▶ [TASKS TO CARRY OUT]
(a) In the blog post about Christmas in Hanoi, where is Hedley Freake's wife from?
(b) Pick up the blog post about Christmas in Hanoi after its final line and keep writing it.

Monday, January 11, 2010

Christmas, in Vietnam, part II (with Freakes)

      The big plan for Christmas Eve in Hanoi is to spend it with our friends the Freakes.  Hedley Freake (sorry folks, that’s his real name—and yes, he’s English) is another of the Fulbright scholars, just like me, with the difference that he’s smart, mature, and doesn’t make stuff up on the job just to see if people will believe him.  He, his Minnesotan wife, and his twin teenaged sons are also in Vietnam, convinced by our thoughtful arguments that there’s no better place to spend the holidays than in an emerging communist country with few if any pollution controls. 

Right around the corner from our hotel is a restaurant called the The Green Mango.  Lonely Planet describes the Mango as “probably Hanoi’s hippest hang-out” with “a real vibe as well as great cooking.  The stunning dining rooms, compete with rick silk drapes, evoke the feel of an opium den while the huge rear courtyard comes into its own on summer nights.”   The food, the guide continues, is “mod-Asian fusion.”  I’m tempted to make a joke about that, but really it’s kind of been done for me, so I won’t bother.   

Anyhow, hip, vibe-seeking opium hound that she is, Ellen has suggested we all go to the Green Mango for a nice but quiet Christmas dinner. 

The Freakes, foolishly, agree.

▶ [DATA BELOW]
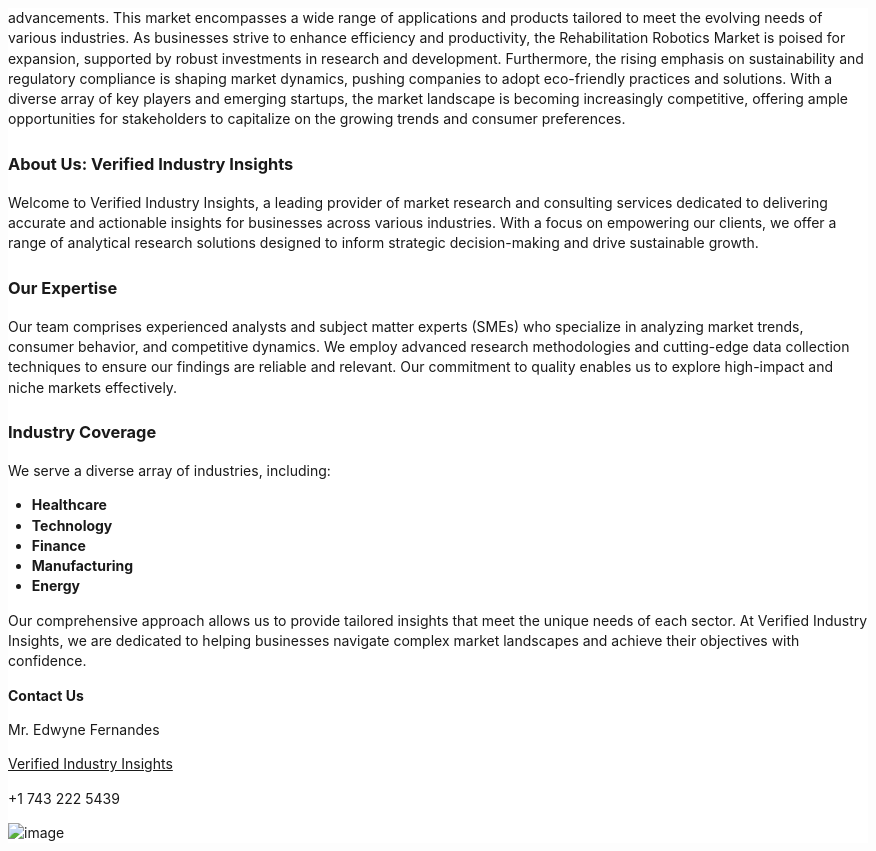 advancements. This market encompasses a wide range of applications and products tailored to meet the evolving needs of various industries. As businesses strive to enhance efficiency and productivity, the Rehabilitation Robotics Market is poised for expansion, supported by robust investments in research and development. Furthermore, the rising emphasis on sustainability and regulatory compliance is shaping market dynamics, pushing companies to adopt eco-friendly practices and solutions. With a diverse array of key players and emerging startups, the market landscape is becoming increasingly competitive, offering ample opportunities for stakeholders to capitalize on the growing trends and consumer preferences.</p><h3>About Us: Verified Industry Insights</h3><p>Welcome to Verified Industry Insights, a leading provider of market research and consulting services dedicated to delivering accurate and actionable insights for businesses across various industries. With a focus on empowering our clients, we offer a range of analytical research solutions designed to inform strategic decision-making and drive sustainable growth.</p><h3>Our Expertise</h3><p>Our team comprises experienced analysts and subject matter experts (SMEs) who specialize in analyzing market trends, consumer behavior, and competitive dynamics. We employ advanced research methodologies and cutting-edge data collection techniques to ensure our findings are reliable and relevant. Our commitment to quality enables us to explore high-impact and niche markets effectively.</p><h3>Industry Coverage</h3><p>We serve a diverse array of industries, including:</p><ul><li><strong>Healthcare</strong></li><li><strong>Technology</strong></li><li><strong>Finance</strong></li><li><strong>Manufacturing</strong></li><li><strong>Energy</strong></li></ul><p>Our comprehensive approach allows us to provide tailored insights that meet the unique needs of each sector. At Verified Industry Insights, we are dedicated to helping businesses navigate complex market landscapes and achieve their objectives with confidence.</p><p><strong>Contact Us</strong></p><p>Mr. Edwyne Fernandes</p><p><a href="https://www.verifiedindustryinsights.com/">Verified Industry Insights</a></p><p>+1 743 222 5439</p>
![image](https://github.com/user-attachments/assets/0d327a63-9432-48ca-8f5a-19dfe3260121)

▶ [YOUR RESPONSES]
(a) She is from Minnesota.

(b)
Standing outside the restaurant, we scope out the menu.  It seems safe:  there’s pizza for Lucy and Jamie, something that used to go “baah” for Daddy, and Asian-type greeny stuff for everybody else.  Stepping inside, we ask the woman behind the bar if there’s a table available.  She smiles and asks if we have a reservation.  We look at one another.  It’s maybe six o’clock on a Thursday evening. 

“No,” one of us says. 

The woman frowns.  Reaching under the bar, she pulls out a large black book, the kind of thing kings used to use to write down the names of everyone in the fiefdom who should have their head lopped off.  Opening it, she flips through a page or two.  “How many?” she says, after a moment.

“Nine.”

She stares at us.  In New York, of course, this is the point where the maitre d’ makes that funny sort of sheep-gutting noise through his nose and says, “Nine?  With no reservation?  On Christmas Eve?  What are you—?” ending the sentence with one of those colorful descriptions that makes movies about New York prison life so much fun to watch with young children. 

She doesn’t say any of this, of course, because it’s Asia, and because we clearly are such a pathetic bunch of losers that there’d be no real fun in her mocking us.  Instead what she does is consult with one or two of the other restaurant staff, and then suggest that they might have a private room upstairs that should suit our purposes. 

I take this to mean that they’re too embarrassed to have us be seen the by the other customers, but the rest of the gang thinks we should check it out, so we proceed up the stairs to a large room at the front of the restaurant.  On the face of it, it’s nice:  a long table stretches down the middle, covered with a white cloth and surrounded by tall, black, leather chairs.  The room is large and nicely lit:  atmosphere, but not too much, just enough to smoke your Christmas opium in relative privacy. 

Overall, though, it feels a bit like a padded cell.  The walls and floor and ceiling are all the same shade of trendy blue-black gray, and whoever designed the acoustics must have been a worked in radio, because you could shout at the top of your lungs in there and the sound wouldn’t travel much more than an inch beyond the tip of your nose.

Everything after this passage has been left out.